We hope you'll drop by to see it. It's been a long process to have it framed and mounted, but when you see the tapestry quilt, you'll know it was worth it. When I look at it, I can almost see the artisans in northern India, working to save the little worn-out pieces of clothing from their ancestors, in order to do a tapestry quilt from which generations of handicraft skills are passed. What a treasure we found in our travels. We just love being a part of the energy that participating in microfinancing of sorts (on a very small scale on our part) creates. The joy and feeling of accomplishment you see in their faces is unforgettable. Please do stop by and let us know what you think. We'd love to have you post your feedback on this blog.
Friday, January 22, 2010
FROM INDIA TO FRENCHTOWN...HANDICRAFT SKILLS IN BOTH PLACES
What a joy to see the tapestry quilt that Pete and I bought on one of our many trips to India together. We had traveled to northern India with our two daughters, and had the opportunity to visit some local artisans. The handicrafts they had created with their own hands, some with very rudimentary tools, were just extraordinary. Just looking at these pieces, and then having the opportunity to actually touch them, to feel the history behind each carving, each stitch...extraordinary. And what made it that much more special, was that we knew that whatever article we were touching, had been created through visual, tactile, and verbal memory; an inter-generational tradition of passing down their family's skill-set.

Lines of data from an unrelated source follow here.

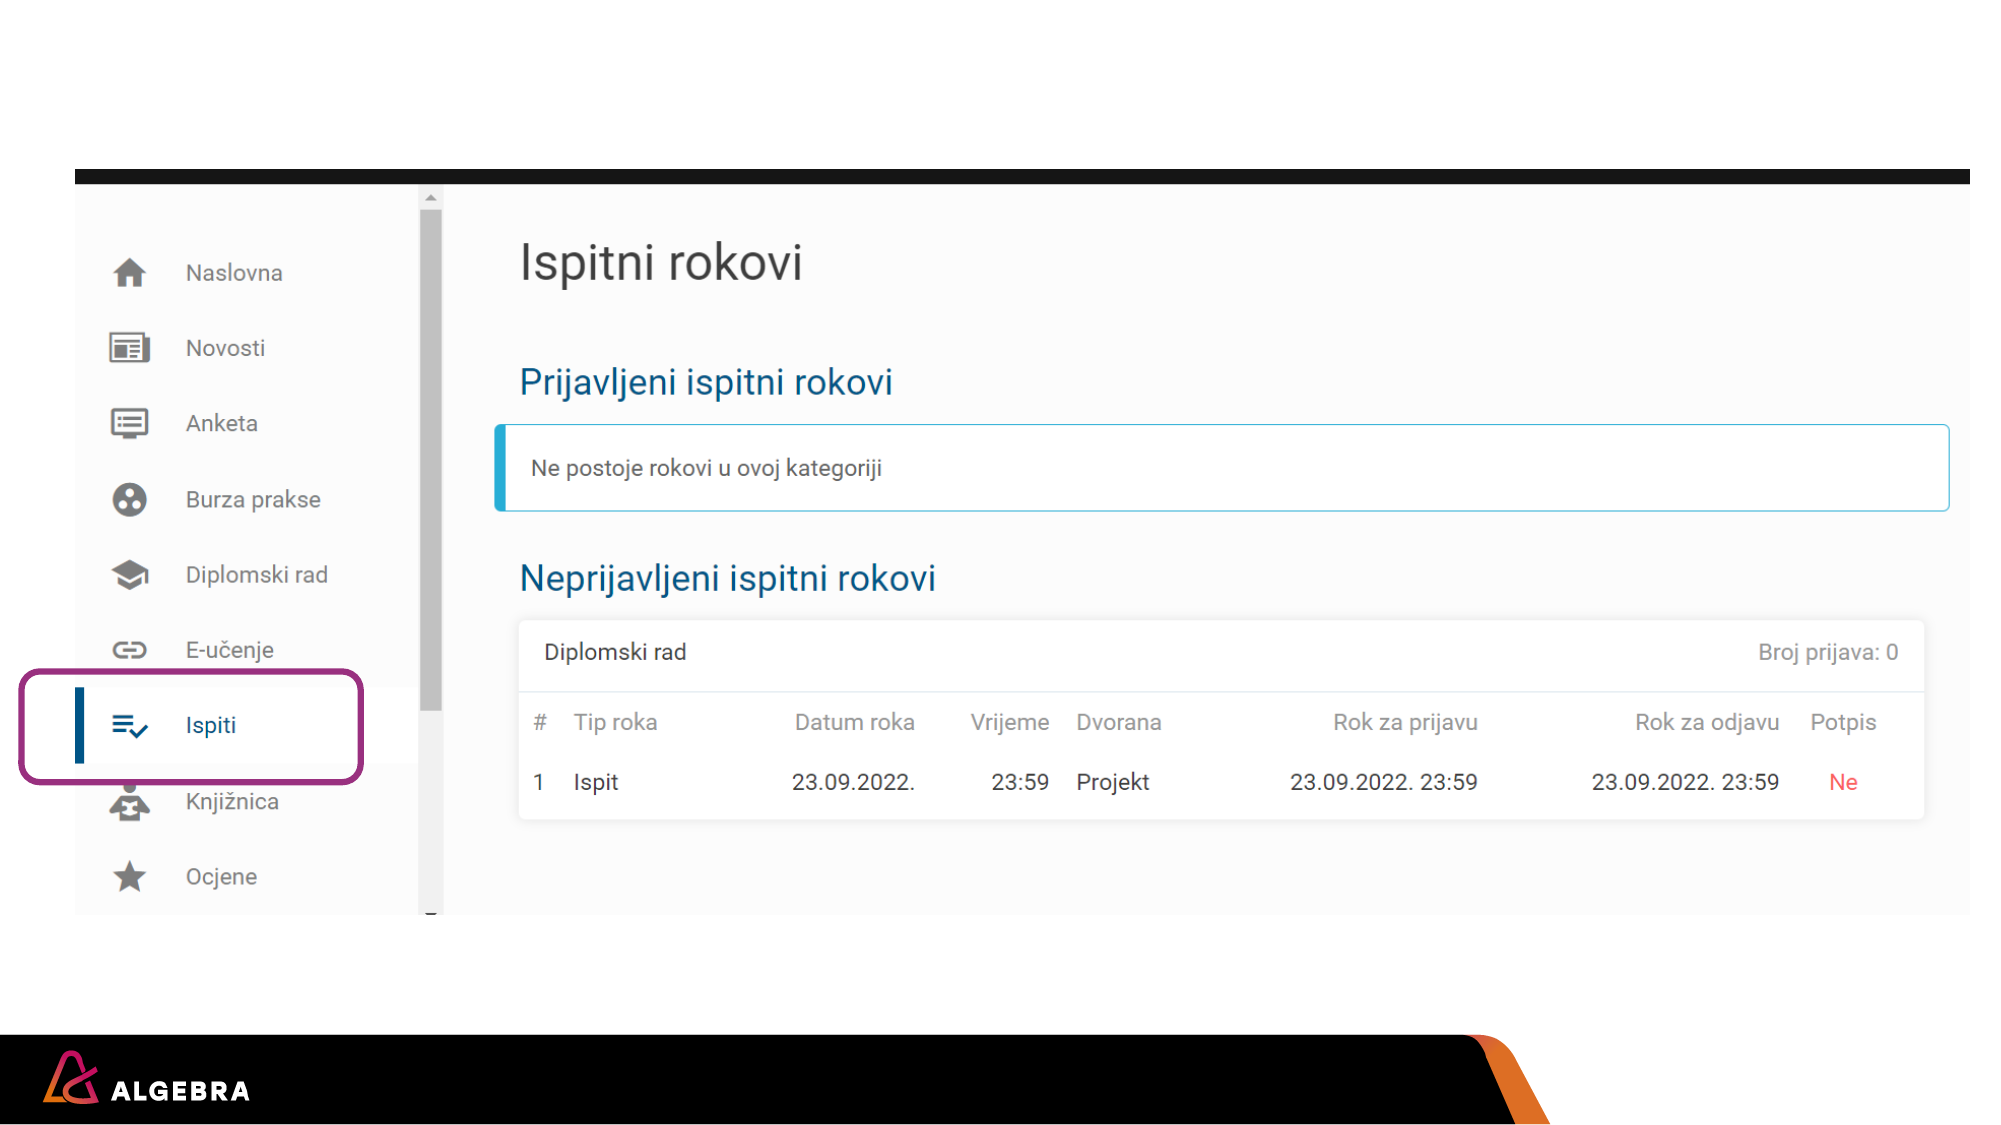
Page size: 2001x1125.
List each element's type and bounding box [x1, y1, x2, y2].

picture [75, 169, 1970, 915]
picture [0, 1034, 1733, 1125]
text_box [20, 670, 75, 784]
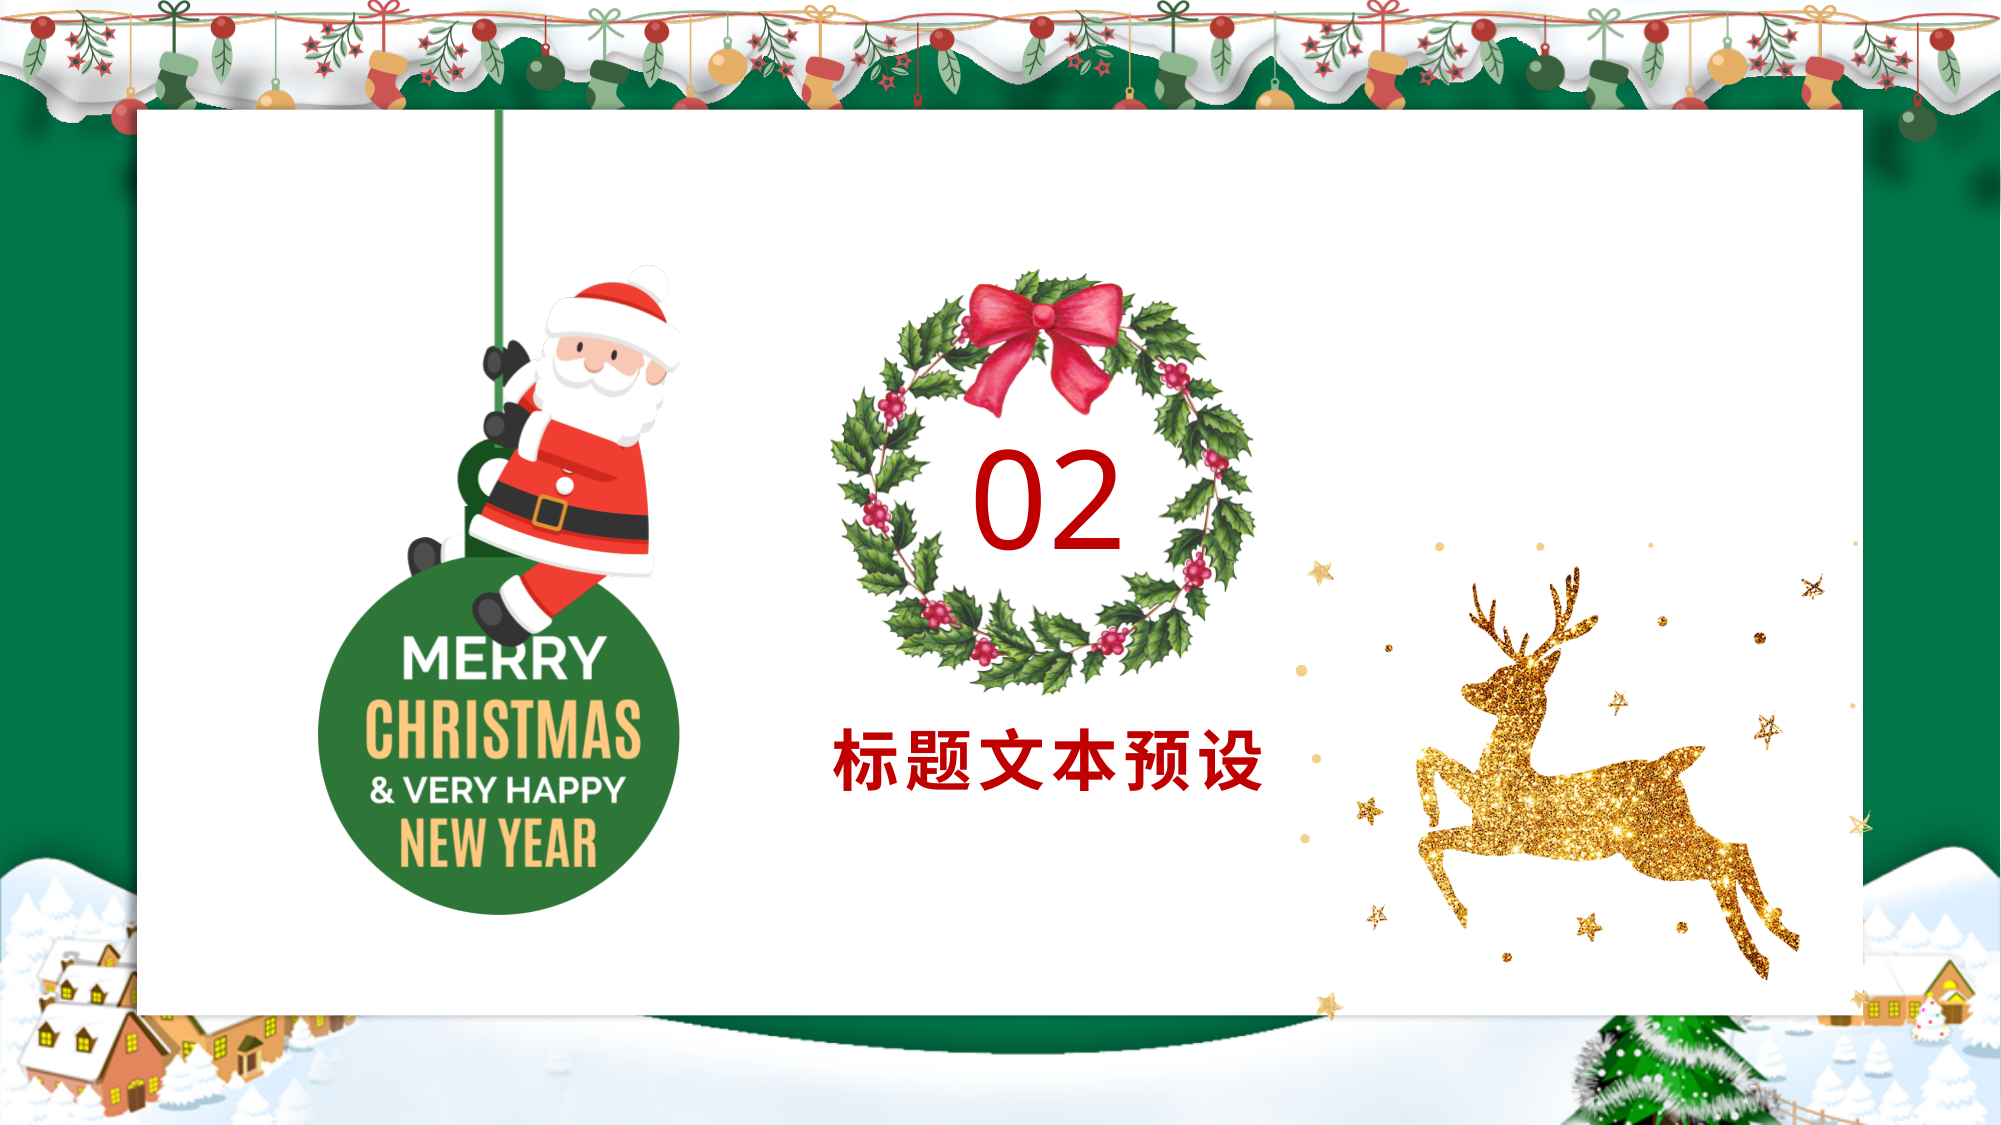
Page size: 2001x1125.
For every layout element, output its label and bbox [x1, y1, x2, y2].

text_box [812, 267, 1285, 808]
text_box [136, 109, 1864, 1016]
picture [0, 541, 2000, 1125]
picture [0, 0, 2000, 915]
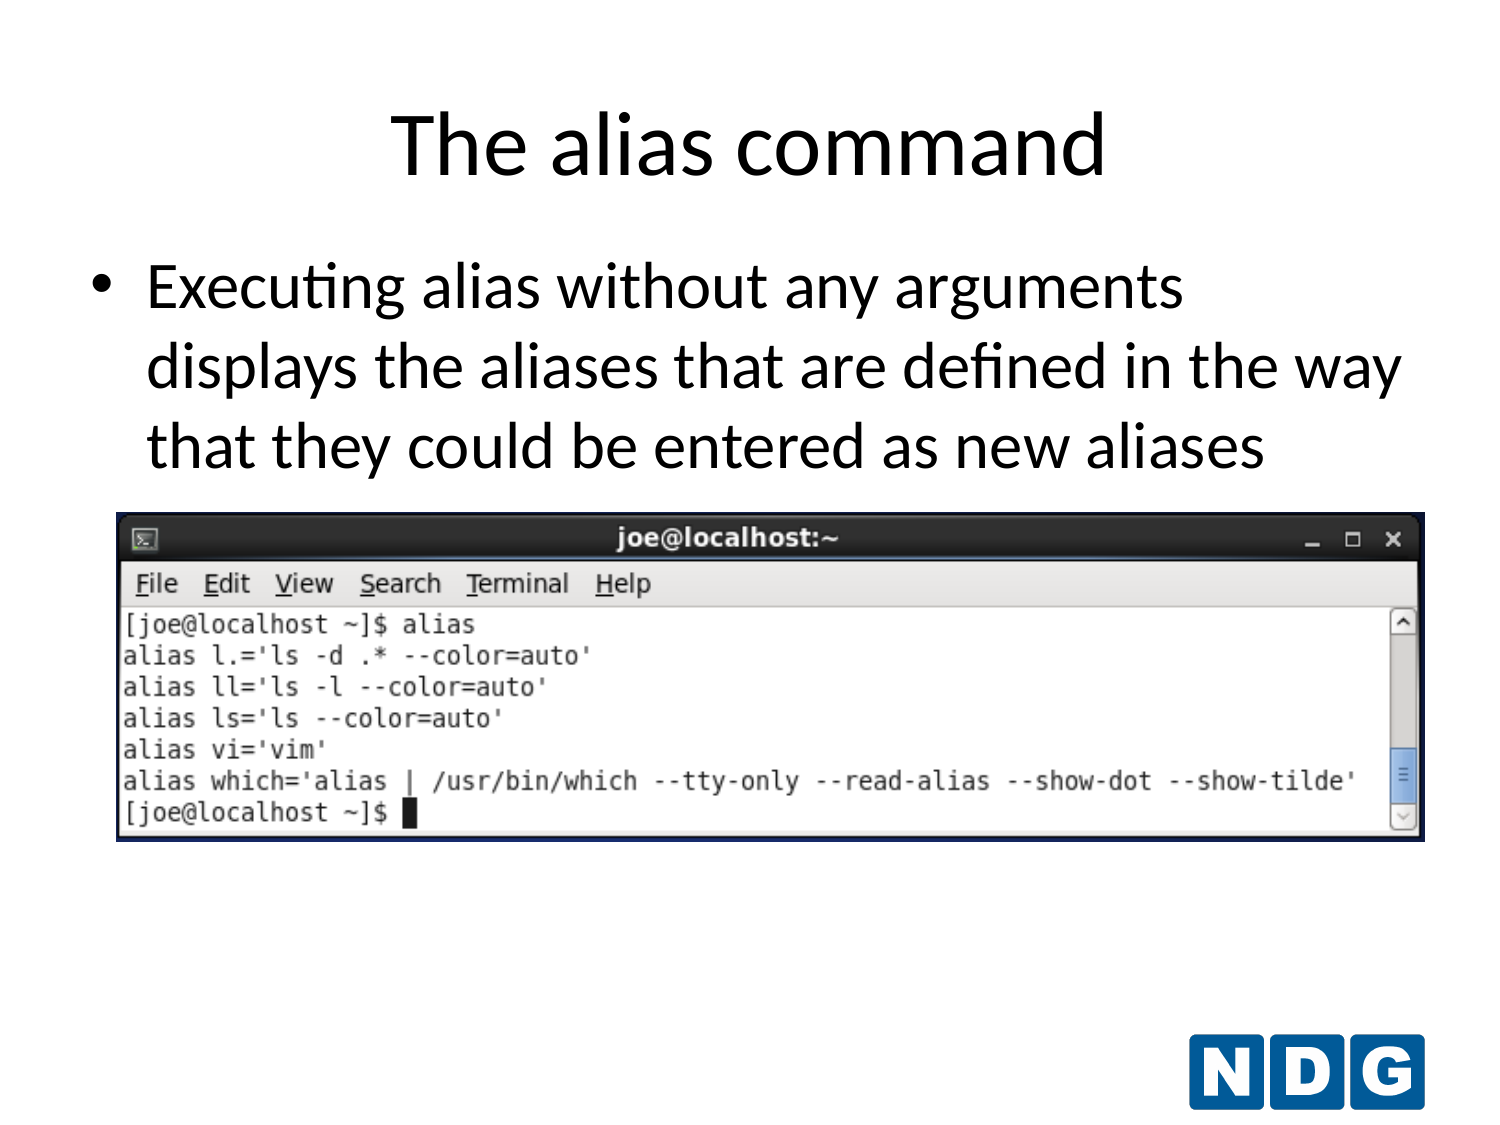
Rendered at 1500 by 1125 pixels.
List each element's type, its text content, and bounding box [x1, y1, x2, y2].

picture [1189, 1034, 1425, 1110]
picture [116, 512, 1426, 842]
title The alias command [74, 44, 1426, 233]
list Executing alias without any arguments displays the aliases that are defined in the way that they could be entered as new aliases [74, 234, 1426, 978]
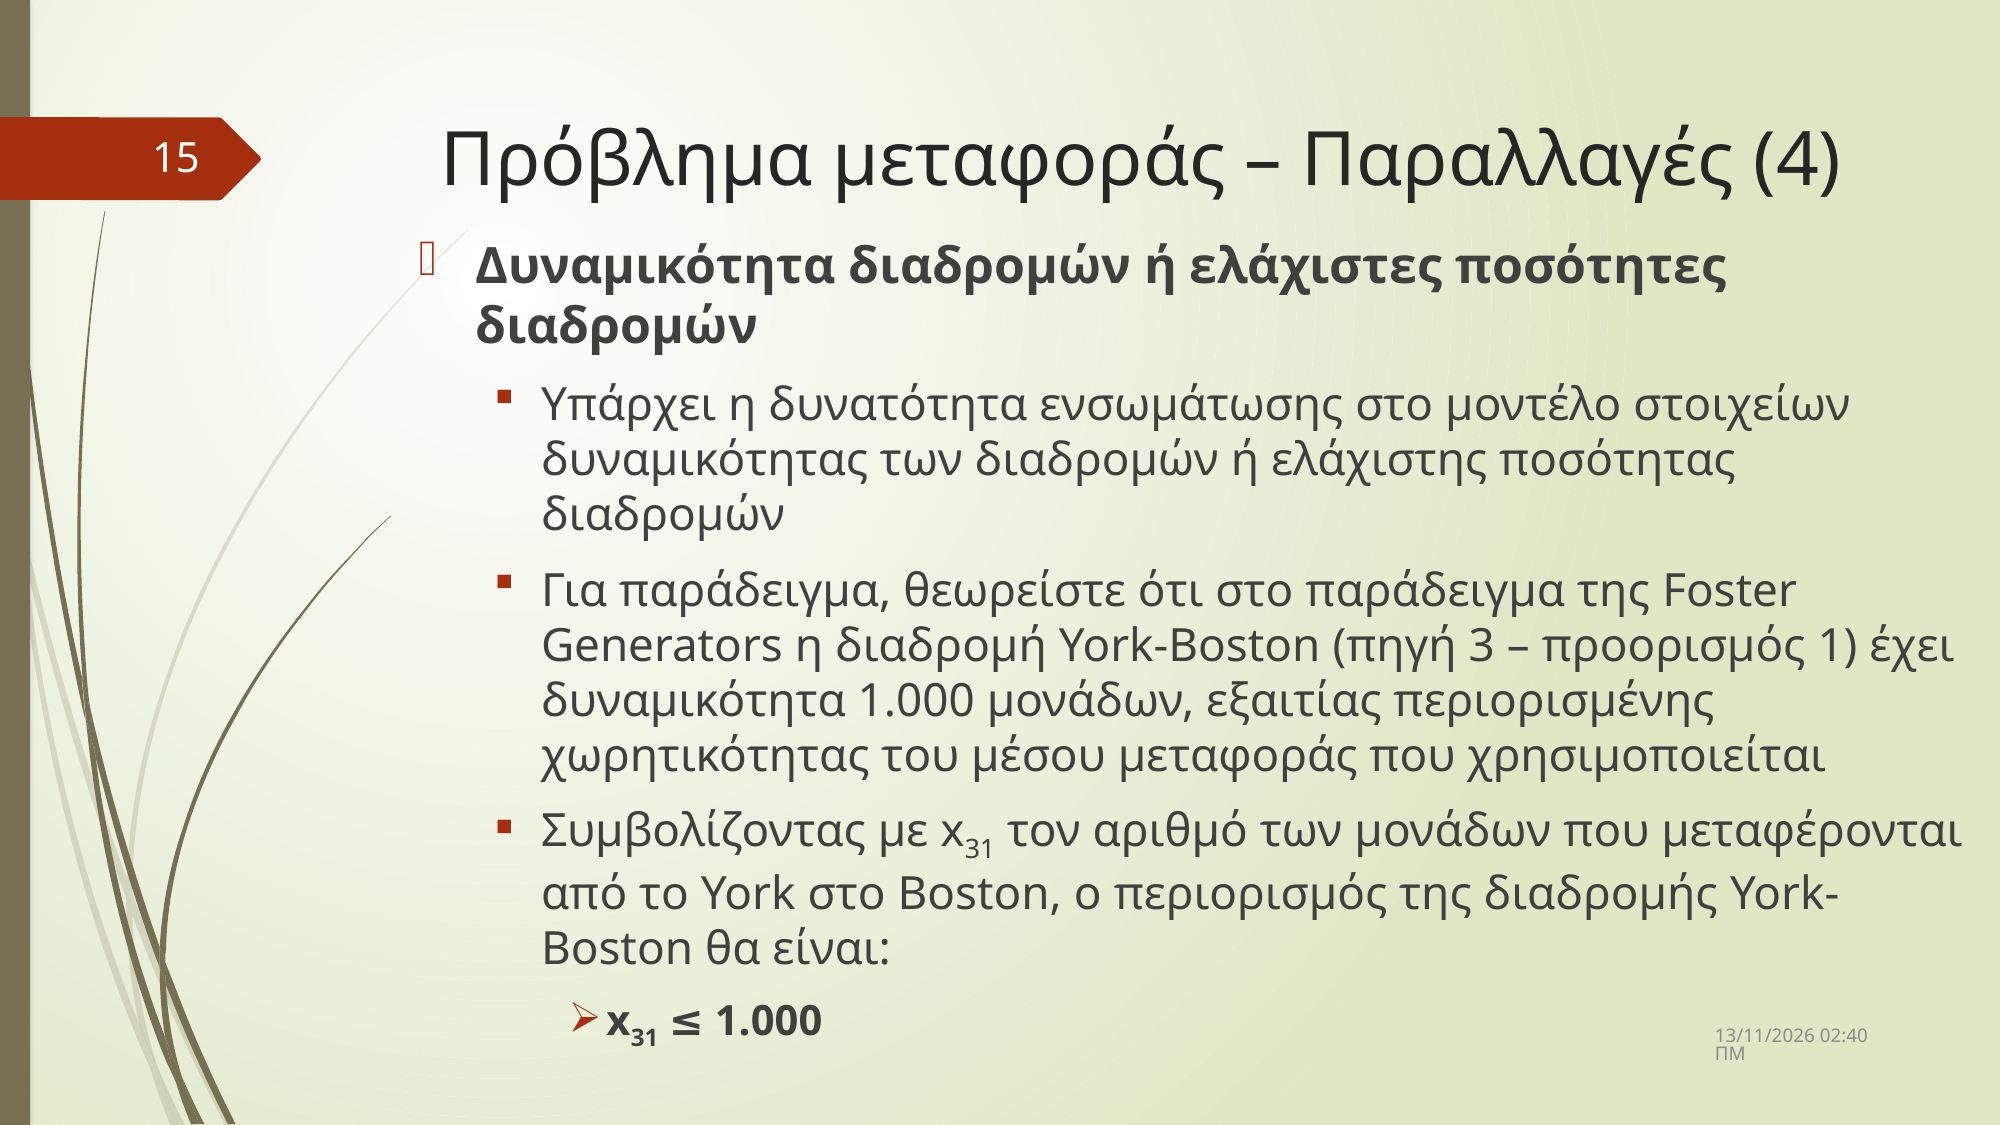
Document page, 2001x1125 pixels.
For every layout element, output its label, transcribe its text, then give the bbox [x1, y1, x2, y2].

list Δυναμικότητα διαδρομών ή ελάχιστες ποσότητες διαδρομών Υπάρχει η δυνατότητα ενσωμάτωσης στο μοντέλο στοιχείων δυναμικότητας των διαδρομών ή ελάχιστης ποσότητας διαδρομών Για παράδειγμα, θεωρείστε ότι στο παράδειγμα της Foster Generators η διαδρομή York-Boston (πηγή 3 – προορισμός 1) έχει δυναμικότητα 1.000 μονάδων, εξαιτίας περιορισμένης χωρητικότητας του μέσου μεταφοράς που χρησιμοποιείται Συμβολίζοντας με x31 τον αριθμό των μονάδων που μεταφέρονται από το York στο Boston, ο περιορισμός της διαδρομής York-Boston θα είναι: x31 ≤ 1.000 [404, 226, 2000, 1125]
slide_number 15 [87, 129, 216, 190]
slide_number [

Truly from the moment we took the boards off the facade of the building and had a chance to take in the scope and breadth of the building, Pete and I knew that we would want to mount and frame this beautiful tapestry quilt to share with all our new friends in Frenchtown. This town has such a community of artists, of appreciation for all things old, hand-made and even foreign, that we just couldn't wait to choose a frame, background, etc. Well, with everything else that took place in just our enormous effort to open our doors barely two months after we took over ownership, the tapestry took a backseat. But it was not forgotten. Oh no. In fact, Marlon Aranha, our General Manager, will gladly share tales with you of how many mistakes we made trying to get this artwork on our wall. Frustrating? An understatement. But now that it is proudly displayed in our private dining room, it was all well worth it. My incessant calls to Marlon for updates, his follow-up on the work, the on-again-off-again mounting...all worth it. You really must drop by to see it. It's centuries old, and yet, the colors used (which eerily match the colors throughout our building), are vibrant and alive.
And this is the fun part! Not only did Pete and I decide to share a piece of our travels by displaying this piece of art at The National Hotel, but we also decided that the frame should be a part of our own home. Yes! In fact, Dan Maltby, owner of Maltby Construction in Kingwood Township, and a master carpenter who has done a lot of restoration work for properties in the Princeton area, as well as a lot of work for us on our 1850s farmhouse, and also helped us with a couple of projects a The National Hotel, used some pretty old wood from our farmhouse, to create the frame. And I cannot leave out Glass Castle, who helped us with cutting the right odd-size glass for the frame, to actually offering to mount it for us. Thank you Glass Castle and thank you Bryan, our wonderful staff member who pulls double-duty by working for Glass Castle too. The tapestry, centuries old from India, looks gorgeous in our private dining room.